- TASK BRIEF -
I would like you to output every record below exactly, apart from the pictures.

Stored items
□ □ □ □

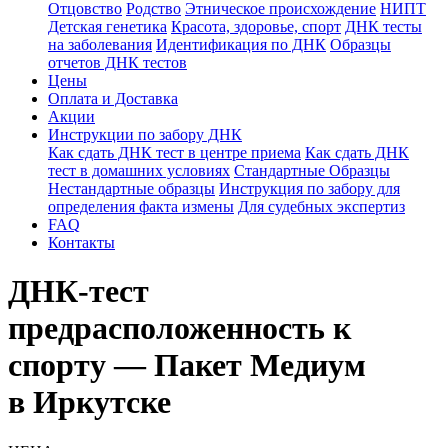
Отцовство
Родство
Этническое происхождение
НИПТ
Детская генетика
Красота, здоровье, спорт
ДНК тесты
на заболевания
Идентификация по ДНК
Образцы
отчетов ДНК тестов
Цены
Оплата и Доставка
Акции
Инструкции по забору ДНК
Как сдать ДНК тест в центре приема
Как сдать ДНК
тест в домашних условиях
Стандартные Образцы
Нестандартные образцы
Инструкция по забору для
определения факта измены
Для судебных экспертиз
FAQ
Контакты
ДНК-тест
предрасположенность к
спорту — Пакет Медиум
в Иркутске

□ □ □ □

- ANSWER SPACE -
Отцовство
Родство
Этническое происхождение
НИПТ
Детская генетика
Красота, здоровье, спорт
ДНК тесты
на заболевания
Идентификация по ДНК
Образцы
отчетов ДНК тестов
Цены
Оплата и Доставка
Акции
Инструкции по забору ДНК
Как сдать ДНК тест в центре приема
Как сдать ДНК
тест в домашних условиях
Стандартные Образцы
Нестандартные образцы
Инструкция по забору для
определения факта измены
Для судебных экспертиз
FAQ
Контакты
ДНК-тест
предрасположенность к
спорту — Пакет Медиум
в Иркутске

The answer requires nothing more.